The Maze
In John Ralston Saul’s Voltaire’s Bastards the chapter ‘Life in a Box – Specialization and the Individual’ concerns itself with our Modern Selves, and he writes:
While our mythology suggests that society is like a tree with the ripening fruits of professional individualism growing think upon it, a more accurate image would show a maze of corridors, blocked by endless locked doors, each one leading in or out of a small cell. (p. 507)
This image has thoroughly permeated my conscious understanding of this civilization, so much so that I saw it reflected at work and brought it up in the essay I submitted to a magazine recently. Two weekends ago while channel surfing, I stopped when I saw a maze on the screen – the overhead shot from The Shining of the garden maze.

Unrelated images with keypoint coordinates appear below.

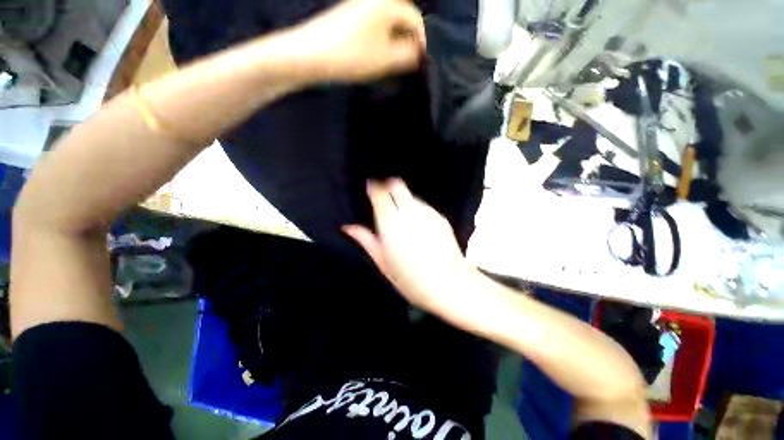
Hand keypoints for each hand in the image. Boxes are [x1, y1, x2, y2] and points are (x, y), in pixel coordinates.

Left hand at [294, 0, 425, 81]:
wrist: (311, 55)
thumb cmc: (352, 56)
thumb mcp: (386, 59)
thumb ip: (408, 55)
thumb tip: (420, 53)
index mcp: (387, 3)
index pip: (416, 20)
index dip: (422, 42)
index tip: (422, 62)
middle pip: (402, 19)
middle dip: (408, 42)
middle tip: (408, 64)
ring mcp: (359, 5)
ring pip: (387, 24)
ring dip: (394, 43)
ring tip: (393, 63)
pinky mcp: (349, 15)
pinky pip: (374, 26)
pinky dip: (381, 40)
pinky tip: (377, 55)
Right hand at [343, 179, 470, 311]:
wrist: (449, 285)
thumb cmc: (411, 279)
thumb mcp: (383, 263)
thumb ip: (366, 240)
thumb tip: (348, 227)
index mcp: (391, 224)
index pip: (380, 193)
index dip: (373, 187)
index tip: (370, 188)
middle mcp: (409, 213)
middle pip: (397, 185)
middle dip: (388, 185)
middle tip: (383, 196)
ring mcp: (427, 213)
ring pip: (411, 195)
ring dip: (403, 199)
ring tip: (401, 215)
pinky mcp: (440, 217)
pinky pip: (424, 206)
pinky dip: (416, 209)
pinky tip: (418, 225)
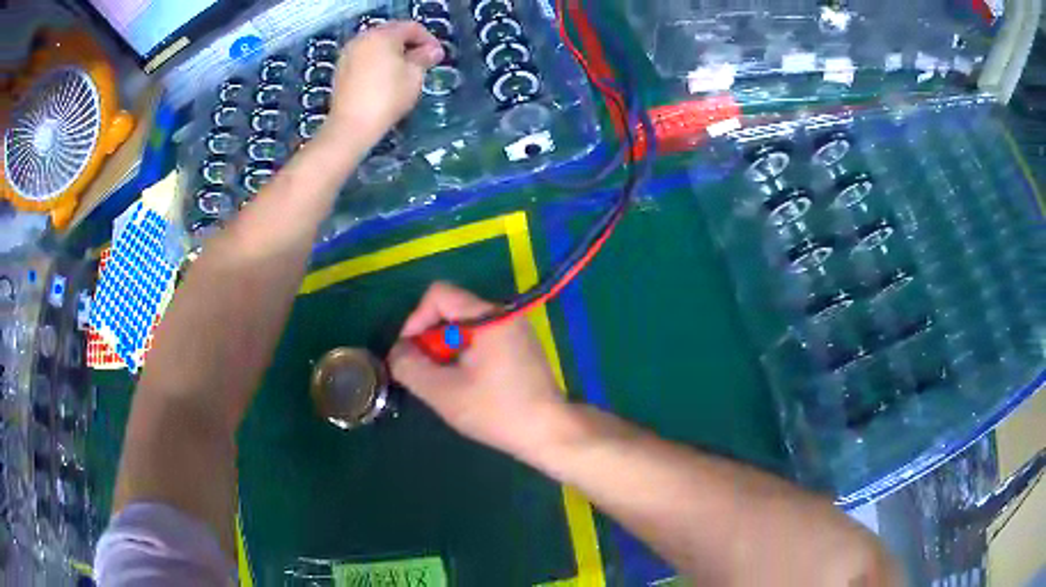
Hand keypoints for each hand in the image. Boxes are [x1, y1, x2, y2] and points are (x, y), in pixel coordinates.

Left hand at [326, 21, 442, 145]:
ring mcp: (349, 53)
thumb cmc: (387, 98)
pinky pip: (365, 57)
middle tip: (423, 61)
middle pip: (392, 33)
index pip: (411, 27)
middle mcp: (363, 38)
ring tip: (405, 70)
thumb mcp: (414, 76)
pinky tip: (385, 78)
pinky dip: (378, 61)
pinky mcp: (341, 69)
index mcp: (383, 35)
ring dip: (393, 52)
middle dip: (410, 44)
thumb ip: (424, 58)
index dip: (428, 39)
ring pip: (377, 45)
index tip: (437, 56)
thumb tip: (432, 51)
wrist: (351, 126)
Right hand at [389, 282, 566, 453]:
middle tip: (427, 374)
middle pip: (451, 310)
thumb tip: (398, 352)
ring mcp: (515, 330)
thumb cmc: (497, 411)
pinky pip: (480, 339)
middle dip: (431, 340)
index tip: (409, 353)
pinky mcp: (519, 347)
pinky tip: (466, 385)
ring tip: (446, 383)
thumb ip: (411, 367)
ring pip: (464, 327)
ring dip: (446, 351)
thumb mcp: (444, 392)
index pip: (438, 294)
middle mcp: (504, 315)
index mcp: (488, 317)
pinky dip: (464, 355)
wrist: (549, 432)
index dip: (415, 319)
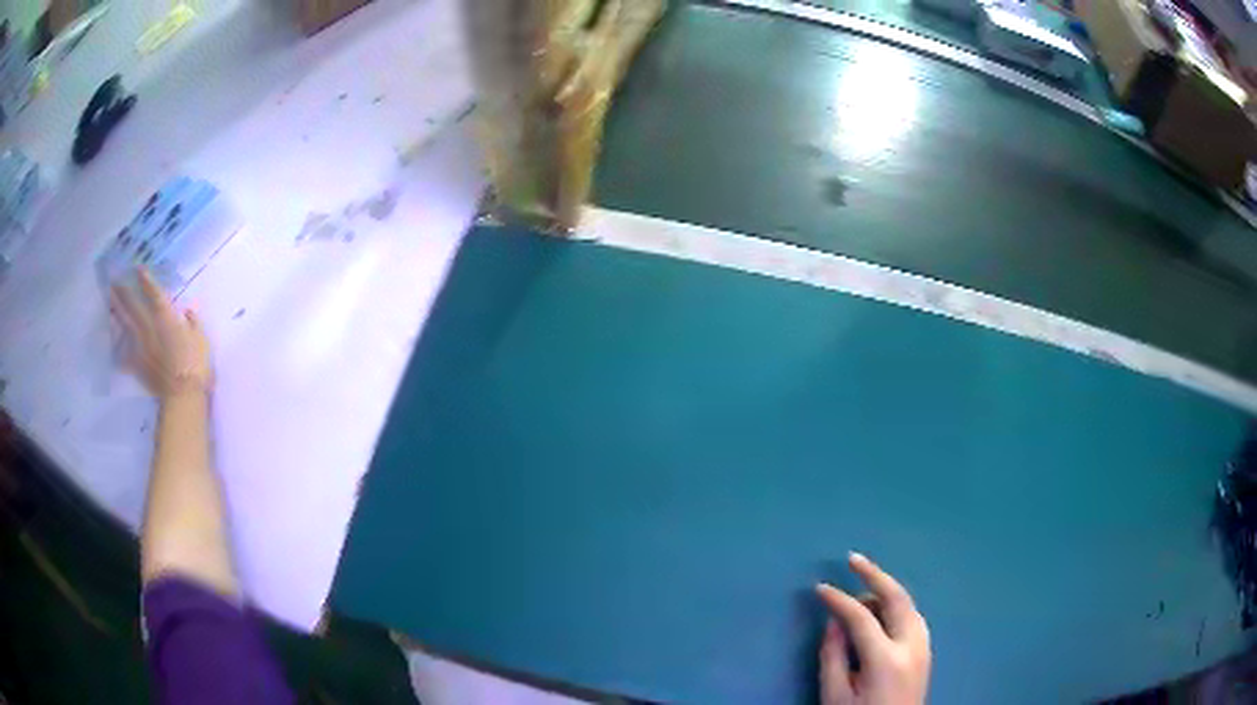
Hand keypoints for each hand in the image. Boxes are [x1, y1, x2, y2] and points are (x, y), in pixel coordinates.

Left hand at [110, 268, 212, 399]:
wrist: (183, 395)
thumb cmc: (196, 364)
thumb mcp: (201, 340)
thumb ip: (193, 324)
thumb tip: (188, 313)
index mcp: (166, 318)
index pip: (154, 294)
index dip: (146, 280)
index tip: (138, 269)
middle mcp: (150, 328)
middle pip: (134, 307)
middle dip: (124, 293)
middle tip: (114, 281)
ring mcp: (142, 348)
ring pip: (126, 327)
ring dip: (117, 315)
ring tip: (110, 305)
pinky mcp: (139, 367)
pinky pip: (126, 357)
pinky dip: (120, 352)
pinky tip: (114, 349)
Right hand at [816, 553, 930, 704]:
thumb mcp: (835, 696)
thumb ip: (833, 656)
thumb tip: (834, 620)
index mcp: (886, 660)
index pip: (862, 617)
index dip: (839, 600)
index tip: (819, 589)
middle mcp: (912, 646)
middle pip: (897, 597)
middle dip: (874, 574)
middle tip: (852, 559)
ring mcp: (924, 647)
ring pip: (909, 604)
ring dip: (885, 592)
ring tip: (860, 595)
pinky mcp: (926, 652)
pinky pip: (913, 617)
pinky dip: (896, 607)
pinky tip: (880, 614)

In a flash I saw that movie as a metaphor for our civilization. There’s the maze mentioned by Saul, and there’s the Hotel, shining psychic energy on the humans. The Hotel represents History, a looming structure, a legacy, built on the graves of people forgotten and ignored. The Hotel shines violence into the mind of The Man, who goes on a rampage and attacks women and children. Our civilization then is made up of violent minded men who excuse their actions by blaming History, saying, ‘its human nature’ or ‘its their fault because of something they did years ago (i.e. ‘Saddam gassed his people)’. The Buddhists would see a good example of Karma. Your actions past and present wear a new pattern into your life, so that it becomes your future action. And in The Shining, Nicholson is told he was always the caretaker, the photo at the end suggesting a karmic rebirth.
On February 8th’s The Colbert Report Alan Dershowitz suggested that we need to license cartoonists and comics, which I find reprehensible, but not that surprising coming from this apologist for American Empire. It’s clear enough that Dershowitz’s ethical compass has lost its magnetism. He was talking about these stupid cartoon protests. Dershowitz’s offensive comment was followed in turn for a commercial: ‘own the best horror movie of 2005; Saw II’.

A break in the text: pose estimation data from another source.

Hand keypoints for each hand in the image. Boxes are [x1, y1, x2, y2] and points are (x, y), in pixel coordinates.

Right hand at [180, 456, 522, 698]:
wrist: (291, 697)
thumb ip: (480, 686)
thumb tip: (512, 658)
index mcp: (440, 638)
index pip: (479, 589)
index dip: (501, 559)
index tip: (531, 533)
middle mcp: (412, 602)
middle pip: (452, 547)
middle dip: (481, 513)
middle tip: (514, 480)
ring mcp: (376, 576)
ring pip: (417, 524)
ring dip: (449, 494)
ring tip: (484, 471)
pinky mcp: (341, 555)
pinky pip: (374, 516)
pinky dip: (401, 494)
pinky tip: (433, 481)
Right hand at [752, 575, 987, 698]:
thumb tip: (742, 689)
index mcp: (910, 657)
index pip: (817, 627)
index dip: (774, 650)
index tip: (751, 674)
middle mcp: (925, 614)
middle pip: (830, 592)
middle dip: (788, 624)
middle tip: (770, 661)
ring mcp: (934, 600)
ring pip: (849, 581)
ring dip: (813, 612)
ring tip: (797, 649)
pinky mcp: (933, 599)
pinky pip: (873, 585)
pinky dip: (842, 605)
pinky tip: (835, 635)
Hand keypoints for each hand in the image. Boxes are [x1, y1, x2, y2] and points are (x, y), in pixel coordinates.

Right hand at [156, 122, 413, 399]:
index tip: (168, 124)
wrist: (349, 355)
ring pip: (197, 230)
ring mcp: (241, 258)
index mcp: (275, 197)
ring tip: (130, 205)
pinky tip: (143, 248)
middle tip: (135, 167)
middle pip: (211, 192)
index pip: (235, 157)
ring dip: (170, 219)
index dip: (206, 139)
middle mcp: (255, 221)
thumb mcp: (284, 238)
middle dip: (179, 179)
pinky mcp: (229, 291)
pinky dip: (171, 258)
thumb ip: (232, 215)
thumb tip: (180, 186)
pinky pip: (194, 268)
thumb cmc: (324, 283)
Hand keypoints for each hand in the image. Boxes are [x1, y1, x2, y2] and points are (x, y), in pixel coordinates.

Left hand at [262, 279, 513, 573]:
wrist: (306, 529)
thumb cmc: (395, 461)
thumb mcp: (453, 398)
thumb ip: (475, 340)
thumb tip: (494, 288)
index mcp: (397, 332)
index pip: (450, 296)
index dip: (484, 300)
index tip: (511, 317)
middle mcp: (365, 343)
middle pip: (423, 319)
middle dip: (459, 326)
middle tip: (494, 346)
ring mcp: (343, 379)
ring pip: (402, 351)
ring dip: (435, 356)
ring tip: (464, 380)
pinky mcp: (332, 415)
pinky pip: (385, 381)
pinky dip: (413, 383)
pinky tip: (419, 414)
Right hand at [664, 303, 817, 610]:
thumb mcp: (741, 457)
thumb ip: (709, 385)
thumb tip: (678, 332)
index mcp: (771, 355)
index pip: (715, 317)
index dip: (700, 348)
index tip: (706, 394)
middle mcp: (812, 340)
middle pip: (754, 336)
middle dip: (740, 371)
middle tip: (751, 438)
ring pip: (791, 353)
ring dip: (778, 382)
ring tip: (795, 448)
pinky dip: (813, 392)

Why would you want to? But of course, this all makes sense given how violent our society is: Dershowitz saying we need to license comics, he who has advocated the use of torture ‘in extreme situations’ and goes on to argue the neo-con idea that the war on terrorism will never end – that we’re living in the la-la-land of danger and violence and so no more trips to the candy store, no more right to say offensive things, no more release by making fun of assholes like him. And after this rosy vision of our civilization, where we’ve come after hundreds of years of trying to make life a good thing for all, and being told that we defeated Hitler so that we can all live in freedom and happiness, we can enjoy the freedom to purchase two-hours of fictionalized trauma to enjoy with our significant others, or worse yet, all by ourselves.
And yet, there is The Shining made 26 years ago, to show us our society. Our society where violence is causal while condemned with shallow words. Yet somehow our culture manages to create individuals like Gil Fronsdal (a Buddhist teacher) and John Ralston Saul; individuals not seemingly integrated into the violent aspects of our (North American) society. For that matter, there are people like Richard Simmons.
Somehow our culture manages to create criticism which tries to keep these forces of violence and madness in check. People like Dershowitz obviously don’t see the advantage of this. Licensed cartoonists would not be allowed to express the wildness of human imagination, nor would they be allowed to be critical. We need the outlet in our society to be offensive – it’s what’s keeps us from burning down embassies, and which strengthens our minds so that what we find offensive doesn’t inspire violence despite all the cultural signals which imply that is exactly what we should do.